仏教写真はイメージです Photo:PIXTA

在家者が葬式に出家者(お坊さん)を呼んで布施を与えるのはなぜか。仏教のあるべき姿とは。本稿は、大竹 晋『悟りと葬式 弔いはなぜ仏教になったか』(筑摩書房)の一部を抜粋・編集したものです。

なぜ仏教は在家者の葬式のための宗教になったのか
在家者が握る「葬式仏教」盛衰のカギ

 仏教においては、生物は煩悩にもとづいて善業・悪業を積み続け、それによって、輪廻において転生し続けていると考えられている。

 煩悩にもとづいて善業を積んだ者は善趣(善い趣き先)へ転生し、煩悩にもとづいて悪業を積んだ者は悪趣(悪い趣き先)へ転生する。善趣とは、人、天である。悪趣とは、地獄、畜生、餓鬼である。

 輪廻においては、善趣へ転生しても、悪趣へ転生しても、生物は苦を免れない。しかし、生物は、もし煩悩を断ちきったなら、煩悩にもとづく善業・悪業を積まなくなり、輪廻から脱して涅槃(鎮火状態)を証得する。涅槃を証得して死去する者はもはや絶対に転生せず、とこしえに苦から離れる。

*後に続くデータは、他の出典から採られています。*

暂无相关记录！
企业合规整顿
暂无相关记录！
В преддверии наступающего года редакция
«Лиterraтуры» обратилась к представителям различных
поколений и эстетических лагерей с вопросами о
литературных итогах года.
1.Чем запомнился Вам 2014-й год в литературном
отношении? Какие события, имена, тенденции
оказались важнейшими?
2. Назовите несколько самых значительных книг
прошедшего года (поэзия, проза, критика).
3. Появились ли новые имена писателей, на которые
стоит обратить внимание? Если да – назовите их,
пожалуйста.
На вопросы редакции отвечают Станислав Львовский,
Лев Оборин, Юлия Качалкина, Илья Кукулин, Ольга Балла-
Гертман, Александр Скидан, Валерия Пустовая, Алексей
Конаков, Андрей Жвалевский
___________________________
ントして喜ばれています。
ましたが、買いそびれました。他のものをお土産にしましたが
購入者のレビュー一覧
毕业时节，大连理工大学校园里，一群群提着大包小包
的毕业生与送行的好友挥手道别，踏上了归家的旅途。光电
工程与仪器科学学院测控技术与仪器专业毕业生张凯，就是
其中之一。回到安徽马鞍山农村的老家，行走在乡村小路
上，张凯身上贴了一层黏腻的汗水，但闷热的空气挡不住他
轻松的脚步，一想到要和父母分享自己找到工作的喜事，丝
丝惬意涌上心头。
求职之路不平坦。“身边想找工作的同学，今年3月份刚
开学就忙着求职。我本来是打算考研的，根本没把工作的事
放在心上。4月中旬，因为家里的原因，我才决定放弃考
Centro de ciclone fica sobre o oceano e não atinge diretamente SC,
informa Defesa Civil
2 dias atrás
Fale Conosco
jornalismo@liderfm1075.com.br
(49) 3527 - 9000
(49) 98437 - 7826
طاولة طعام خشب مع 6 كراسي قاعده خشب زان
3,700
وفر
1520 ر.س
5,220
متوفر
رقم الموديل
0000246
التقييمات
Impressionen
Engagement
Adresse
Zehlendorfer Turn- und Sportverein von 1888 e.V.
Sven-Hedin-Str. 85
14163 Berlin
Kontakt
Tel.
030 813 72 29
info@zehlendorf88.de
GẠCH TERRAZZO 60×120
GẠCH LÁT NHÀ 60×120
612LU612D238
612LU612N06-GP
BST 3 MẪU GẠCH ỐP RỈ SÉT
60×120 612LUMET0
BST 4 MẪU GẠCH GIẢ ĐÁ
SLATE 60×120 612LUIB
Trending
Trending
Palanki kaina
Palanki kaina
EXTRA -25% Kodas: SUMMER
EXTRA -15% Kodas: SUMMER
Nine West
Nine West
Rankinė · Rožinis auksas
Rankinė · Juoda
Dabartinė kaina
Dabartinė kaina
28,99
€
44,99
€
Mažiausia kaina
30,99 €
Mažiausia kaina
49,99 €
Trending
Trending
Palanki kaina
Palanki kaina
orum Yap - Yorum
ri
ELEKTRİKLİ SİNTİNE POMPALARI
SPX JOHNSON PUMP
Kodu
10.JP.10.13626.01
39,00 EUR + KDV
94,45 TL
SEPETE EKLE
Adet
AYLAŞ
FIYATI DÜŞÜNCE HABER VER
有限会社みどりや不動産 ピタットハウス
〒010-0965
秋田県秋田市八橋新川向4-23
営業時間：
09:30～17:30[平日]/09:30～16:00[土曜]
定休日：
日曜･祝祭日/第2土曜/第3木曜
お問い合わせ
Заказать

 それゆえに、仏教においては、涅槃を証得すること、いわゆる悟りが最も高く評価されている。ただし、涅槃を証得することはなかなか難しい。

 したがって、概して言えば、出家者は、煩悩を断ちきり、輪廻から脱して涅槃を証得することを目的としているし、在家者は、煩悩を断ちきらないまま、善業である福徳を積むことによって、輪廻において善趣へ転生することを目的としている。

 煩悩を部分的あるいは全体的に断ちきった者は聖者と呼ばれる。

 在家者は、聖者である出家者に布施を与えた場合、その福徳によって大きな果/報酬を得、みずからあるいは亡者がそれを受けて善趣へ転生すると考えられている。在家者が出家者を葬式に呼んで布施を与えることは、本来、聖者崇拝を背景として始まったのである。

 出家者の悟りのための宗教として機能していた仏教は、このようにして、在家者の葬式のための宗教としても機能するようになった。

 こんにちの日本においては、在家者の葬式のための宗教、いわゆる葬式仏教の衰退が指摘されるようになって久しい。

 じつは、これは、妻帯世襲によって代表される出家者の世俗化にともなって、葬式仏教の背景にある、在家者の聖者崇拝が衰退したからである。葬式仏教は在家者によって起こされもするし、なくされもするのである。

「葬式仏教」は不要か必要か
出家者を呼ぶ葬式と呼ばない葬式

 そもそも、葬式仏教は在家者にとって絶対必要なのではない。

 前述のように、在家者は、聖者である出家者に布施を与えた場合、その福徳によって大きな果/報酬を得、みずからあるいは亡者がそれを受けて善趣へ転生すると考えられている。出家者が聖者である場合、出家者を葬式に呼んで布施を与えることを要するが、出家者が聖者でない場合、そのことを要しない。

 また、在家者は、たとえ出家者に布施を与えなくても、ほかのことによって福徳を積んでいる場合、その福徳によって大きな果/報酬を得、それを受けて善趣へ転生すると考えられている。その場合、出家者を葬式に呼んで布施を与えることを要しない。